* _Data section_:

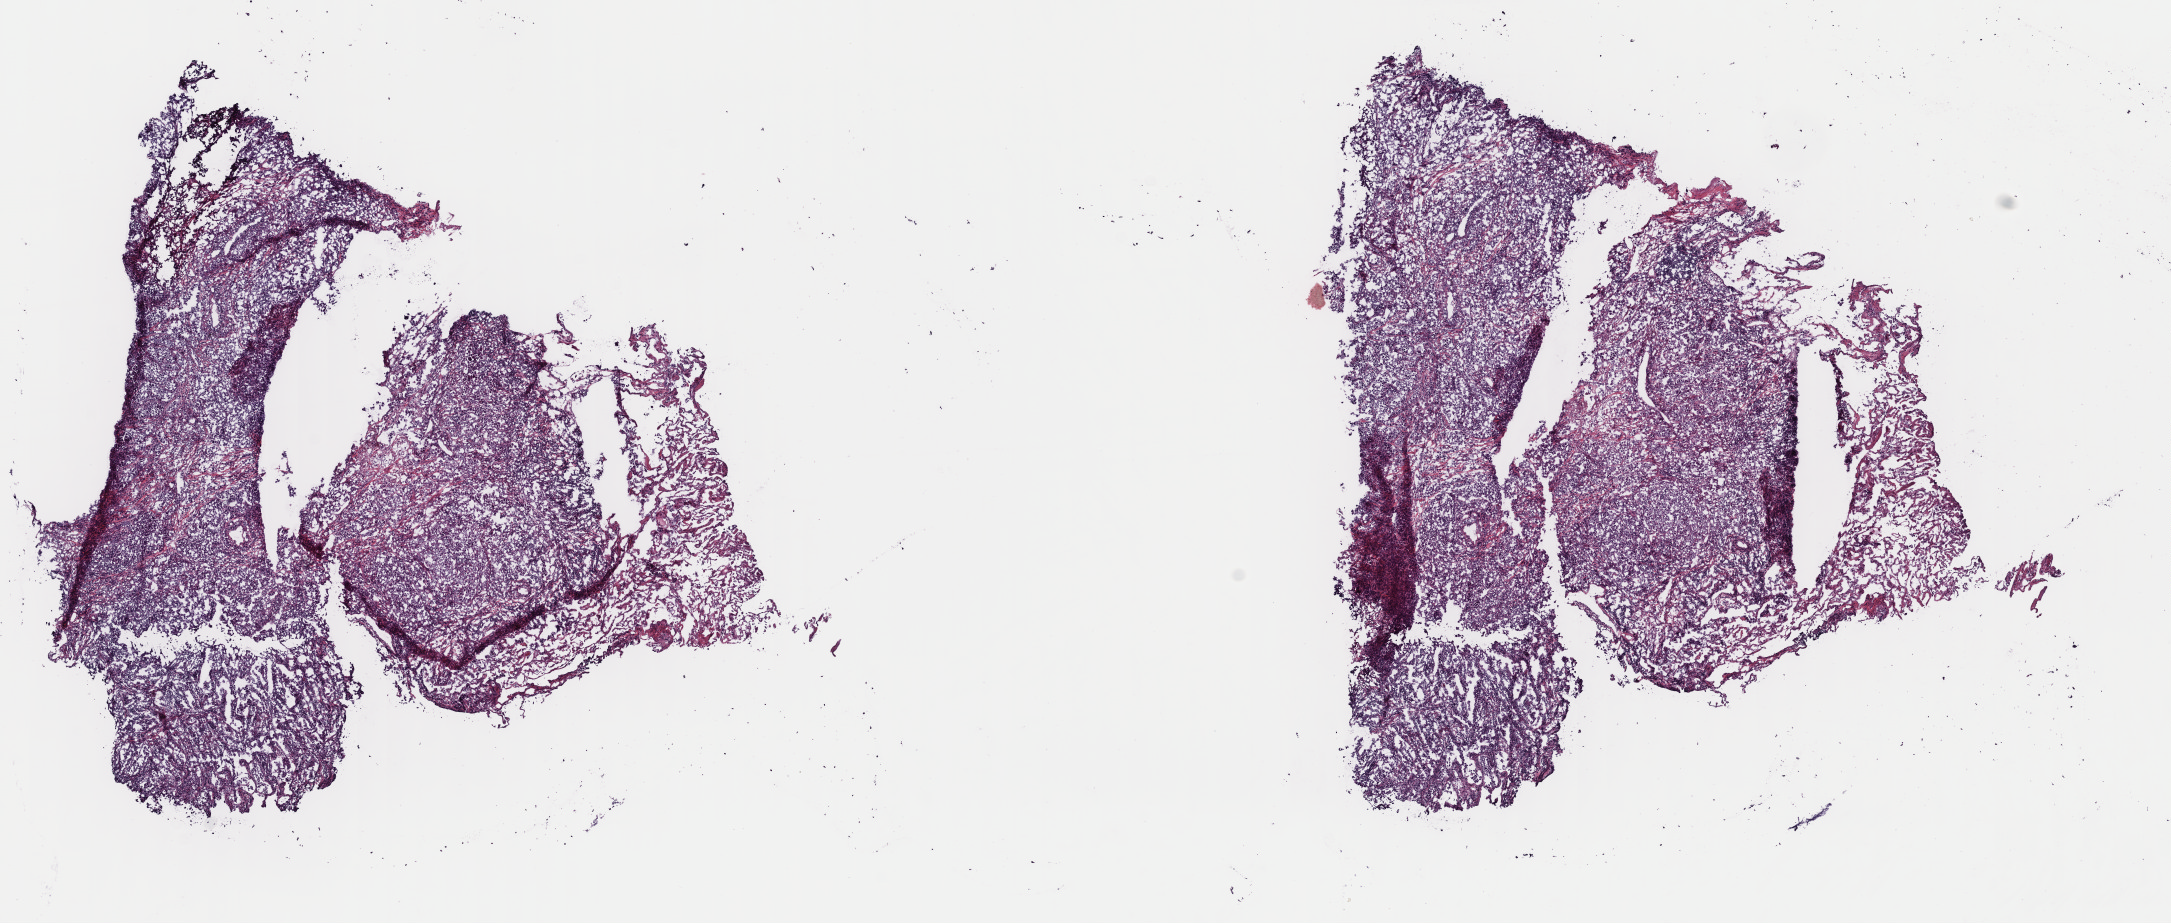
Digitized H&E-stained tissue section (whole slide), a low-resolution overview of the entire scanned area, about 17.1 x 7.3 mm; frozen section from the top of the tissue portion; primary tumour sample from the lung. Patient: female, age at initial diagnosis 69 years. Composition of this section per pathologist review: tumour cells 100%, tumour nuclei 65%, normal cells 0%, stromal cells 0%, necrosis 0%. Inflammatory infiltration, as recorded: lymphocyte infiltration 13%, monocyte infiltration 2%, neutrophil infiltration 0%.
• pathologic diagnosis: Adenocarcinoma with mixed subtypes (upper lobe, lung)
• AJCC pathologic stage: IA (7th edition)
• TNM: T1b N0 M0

---

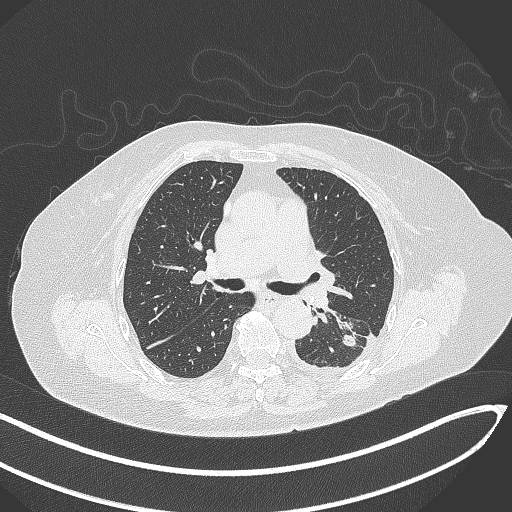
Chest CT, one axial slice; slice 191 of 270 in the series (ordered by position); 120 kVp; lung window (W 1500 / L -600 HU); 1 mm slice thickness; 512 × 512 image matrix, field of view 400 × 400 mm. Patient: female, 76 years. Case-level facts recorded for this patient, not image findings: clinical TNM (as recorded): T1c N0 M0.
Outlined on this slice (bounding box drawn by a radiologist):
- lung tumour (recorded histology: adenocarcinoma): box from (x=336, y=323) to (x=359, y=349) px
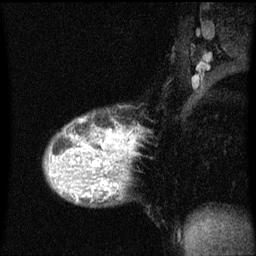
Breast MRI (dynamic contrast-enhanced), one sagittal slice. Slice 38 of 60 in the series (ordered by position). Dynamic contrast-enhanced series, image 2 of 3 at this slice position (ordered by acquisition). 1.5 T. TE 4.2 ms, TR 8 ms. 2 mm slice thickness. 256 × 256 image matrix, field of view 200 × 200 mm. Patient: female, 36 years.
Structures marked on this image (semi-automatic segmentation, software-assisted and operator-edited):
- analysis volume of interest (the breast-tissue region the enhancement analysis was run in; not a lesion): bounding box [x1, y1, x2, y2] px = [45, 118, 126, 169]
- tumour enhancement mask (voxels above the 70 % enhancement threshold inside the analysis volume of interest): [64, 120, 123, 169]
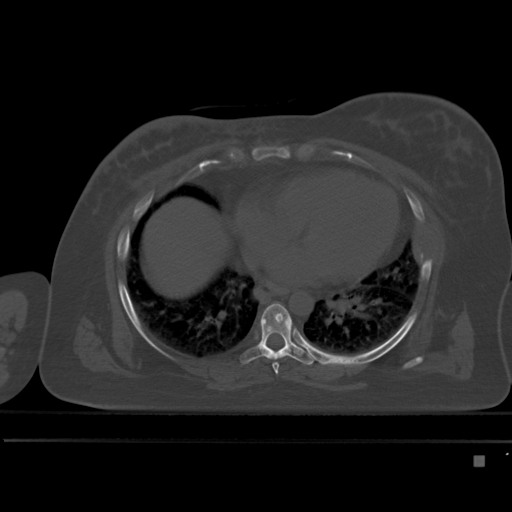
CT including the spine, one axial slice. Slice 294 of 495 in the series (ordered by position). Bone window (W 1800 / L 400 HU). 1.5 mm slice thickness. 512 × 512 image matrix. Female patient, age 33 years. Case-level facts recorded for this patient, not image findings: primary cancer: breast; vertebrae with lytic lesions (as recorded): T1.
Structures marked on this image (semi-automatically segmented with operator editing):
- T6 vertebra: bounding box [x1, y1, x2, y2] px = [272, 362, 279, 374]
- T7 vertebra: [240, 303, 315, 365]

* _What you will do_: Check each line of the data above for the string "semi", and copy the ones that have it.

* _Solved exercise_:
Structures marked on this image (semi-automatic segmentation, software-assisted and operator-edited):
Structures marked on this image (semi-automatically segmented with operator editing):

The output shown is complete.